Креациология. Истоки и перспективы

Владимир Микушевич
     Креациология – осмысление творчества, образующего бытие, сопутствующего бытию и совпадающему с бытием. Креациология принципиально отличается от картезианского креационизма, сводящего сотворение мира к действующей причине вещей. Однократный акт Бога или первотолчок, после которого творение существует по своим законам без Божественного вмешательства, не может рассматриваться креациологией как творческий акт в силу его предполагаемой механистичности.

     С другой стороны, окказионализм, усматривающий в Творце лишь причину любого события и действия, также чужд креациологии, поскольку и подобное мнимое творение механистично, ибо обусловлено самой своей функцией обуславливать, а творчество в креациологическом понимании не обусловлено ничем, кроме самого творчества.
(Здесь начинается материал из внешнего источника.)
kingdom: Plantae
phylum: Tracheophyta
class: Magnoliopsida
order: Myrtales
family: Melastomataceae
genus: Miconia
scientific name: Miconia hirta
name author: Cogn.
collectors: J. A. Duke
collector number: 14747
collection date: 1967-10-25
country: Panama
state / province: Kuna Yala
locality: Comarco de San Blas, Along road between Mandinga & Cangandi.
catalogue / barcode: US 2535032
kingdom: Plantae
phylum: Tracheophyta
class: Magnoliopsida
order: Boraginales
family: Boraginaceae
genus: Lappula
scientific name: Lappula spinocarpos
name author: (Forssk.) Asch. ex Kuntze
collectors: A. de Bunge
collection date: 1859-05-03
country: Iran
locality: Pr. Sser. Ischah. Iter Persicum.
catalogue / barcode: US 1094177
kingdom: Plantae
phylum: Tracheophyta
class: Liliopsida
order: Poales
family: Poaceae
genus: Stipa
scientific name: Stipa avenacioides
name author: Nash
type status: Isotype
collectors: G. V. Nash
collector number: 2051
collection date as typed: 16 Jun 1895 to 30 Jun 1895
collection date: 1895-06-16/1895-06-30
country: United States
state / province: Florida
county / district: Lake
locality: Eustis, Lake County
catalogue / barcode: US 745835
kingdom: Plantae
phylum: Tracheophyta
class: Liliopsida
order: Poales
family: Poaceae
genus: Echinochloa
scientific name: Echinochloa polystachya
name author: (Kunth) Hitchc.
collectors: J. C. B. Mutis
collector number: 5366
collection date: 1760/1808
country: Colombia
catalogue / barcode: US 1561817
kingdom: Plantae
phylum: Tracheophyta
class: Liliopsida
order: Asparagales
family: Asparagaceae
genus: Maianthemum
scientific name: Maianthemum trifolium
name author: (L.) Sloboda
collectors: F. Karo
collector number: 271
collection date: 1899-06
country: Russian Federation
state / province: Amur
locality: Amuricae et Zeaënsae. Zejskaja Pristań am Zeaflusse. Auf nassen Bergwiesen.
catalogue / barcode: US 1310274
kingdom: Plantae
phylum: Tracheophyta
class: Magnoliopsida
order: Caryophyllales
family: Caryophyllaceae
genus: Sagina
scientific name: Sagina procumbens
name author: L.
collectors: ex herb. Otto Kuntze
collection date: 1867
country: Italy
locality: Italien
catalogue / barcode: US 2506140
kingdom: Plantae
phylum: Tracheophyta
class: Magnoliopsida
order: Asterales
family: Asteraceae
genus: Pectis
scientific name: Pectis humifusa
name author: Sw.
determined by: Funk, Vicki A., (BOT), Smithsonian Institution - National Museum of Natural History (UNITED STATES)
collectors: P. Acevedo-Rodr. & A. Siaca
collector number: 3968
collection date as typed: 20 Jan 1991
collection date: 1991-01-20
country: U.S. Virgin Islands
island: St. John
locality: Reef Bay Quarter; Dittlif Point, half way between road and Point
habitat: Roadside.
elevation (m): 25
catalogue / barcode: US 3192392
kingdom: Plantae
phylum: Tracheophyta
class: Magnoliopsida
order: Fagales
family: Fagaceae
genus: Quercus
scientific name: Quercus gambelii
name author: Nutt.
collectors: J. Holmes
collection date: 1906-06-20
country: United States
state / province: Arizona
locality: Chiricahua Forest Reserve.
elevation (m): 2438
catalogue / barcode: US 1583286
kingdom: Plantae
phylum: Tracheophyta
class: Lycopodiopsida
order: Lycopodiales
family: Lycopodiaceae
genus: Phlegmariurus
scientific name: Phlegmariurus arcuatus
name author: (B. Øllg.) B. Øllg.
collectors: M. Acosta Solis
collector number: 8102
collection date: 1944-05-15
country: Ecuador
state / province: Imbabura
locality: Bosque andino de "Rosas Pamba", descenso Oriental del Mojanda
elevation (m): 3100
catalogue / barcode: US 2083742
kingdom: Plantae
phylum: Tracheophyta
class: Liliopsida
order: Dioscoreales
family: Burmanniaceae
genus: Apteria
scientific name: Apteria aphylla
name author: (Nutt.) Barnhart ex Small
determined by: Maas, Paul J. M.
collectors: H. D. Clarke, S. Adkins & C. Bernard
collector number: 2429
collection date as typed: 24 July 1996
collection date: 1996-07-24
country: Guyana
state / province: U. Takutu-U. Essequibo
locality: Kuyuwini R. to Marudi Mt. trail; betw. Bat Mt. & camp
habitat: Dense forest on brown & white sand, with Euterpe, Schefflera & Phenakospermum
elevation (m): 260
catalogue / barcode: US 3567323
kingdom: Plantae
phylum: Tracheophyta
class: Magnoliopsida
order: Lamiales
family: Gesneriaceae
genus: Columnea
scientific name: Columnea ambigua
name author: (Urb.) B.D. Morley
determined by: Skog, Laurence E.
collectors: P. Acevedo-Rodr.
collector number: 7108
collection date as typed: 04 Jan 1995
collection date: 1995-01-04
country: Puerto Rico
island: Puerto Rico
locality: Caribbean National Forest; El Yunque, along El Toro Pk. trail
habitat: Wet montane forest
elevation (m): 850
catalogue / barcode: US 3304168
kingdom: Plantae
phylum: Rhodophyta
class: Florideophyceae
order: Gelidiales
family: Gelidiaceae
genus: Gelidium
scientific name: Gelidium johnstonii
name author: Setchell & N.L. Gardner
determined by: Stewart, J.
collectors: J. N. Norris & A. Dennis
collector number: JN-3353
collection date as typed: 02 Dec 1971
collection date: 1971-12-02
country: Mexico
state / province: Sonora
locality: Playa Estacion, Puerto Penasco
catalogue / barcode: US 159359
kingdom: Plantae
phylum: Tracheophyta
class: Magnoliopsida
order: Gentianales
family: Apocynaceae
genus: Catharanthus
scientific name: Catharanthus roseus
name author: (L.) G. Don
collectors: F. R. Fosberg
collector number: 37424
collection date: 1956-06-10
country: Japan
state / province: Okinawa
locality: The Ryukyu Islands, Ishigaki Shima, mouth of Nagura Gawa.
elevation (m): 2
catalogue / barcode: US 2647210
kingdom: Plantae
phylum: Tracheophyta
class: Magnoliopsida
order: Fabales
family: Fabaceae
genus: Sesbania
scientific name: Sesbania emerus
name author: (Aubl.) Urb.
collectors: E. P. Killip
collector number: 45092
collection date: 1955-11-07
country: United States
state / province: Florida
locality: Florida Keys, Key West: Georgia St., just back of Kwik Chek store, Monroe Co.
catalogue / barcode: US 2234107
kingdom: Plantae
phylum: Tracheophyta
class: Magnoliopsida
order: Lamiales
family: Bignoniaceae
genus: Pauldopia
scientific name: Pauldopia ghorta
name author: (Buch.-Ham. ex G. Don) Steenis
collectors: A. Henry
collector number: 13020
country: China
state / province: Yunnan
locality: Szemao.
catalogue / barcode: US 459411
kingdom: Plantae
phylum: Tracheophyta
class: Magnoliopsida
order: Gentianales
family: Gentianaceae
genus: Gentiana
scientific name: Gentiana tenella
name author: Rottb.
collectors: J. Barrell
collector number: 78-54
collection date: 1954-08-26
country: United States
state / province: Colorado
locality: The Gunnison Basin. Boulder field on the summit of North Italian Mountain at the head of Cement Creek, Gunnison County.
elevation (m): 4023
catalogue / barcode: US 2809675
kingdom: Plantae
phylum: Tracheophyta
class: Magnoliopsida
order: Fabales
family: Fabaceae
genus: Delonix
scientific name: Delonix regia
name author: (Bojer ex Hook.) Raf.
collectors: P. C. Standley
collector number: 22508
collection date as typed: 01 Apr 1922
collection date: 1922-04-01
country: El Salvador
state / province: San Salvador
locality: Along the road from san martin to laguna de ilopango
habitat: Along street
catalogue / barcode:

Признавая творческий акт Бога совершенно уникальным и непостижимым, креациология вместе с тем усматривает в нём парадигму любого творческого акта, как человек является образом и подобием Бога. Совершенно очевидно, что любой творческий акт восходит к Божественному творению, возможен благодаря творению и в этом смысле является его продолжением.

     Творчество есть произведение бытия. Приходится считаться с многозначностью такого определения, как само определение бытия вынуждено считаться с невозможностью определить бытие без глагола «быть», собственно и подлежащего определению, как это засвидетельствовано философией от Паскаля до Хайдеггера. Творчество есть произведение бытия не потому, что бытие произведено творчеством, а потому что бытие непрерывно творчеством производится, производя творчество в свою очередь, будучи творчеством в своей основе. Творчество непрерывно и продолжается в творении, как и в произведении даже тогда, когда творение или произведение завершено. Продолжение творчества в завершённом творении (произведении) проявляется в его воздействии, называемым в креациологии логоэнергетикой.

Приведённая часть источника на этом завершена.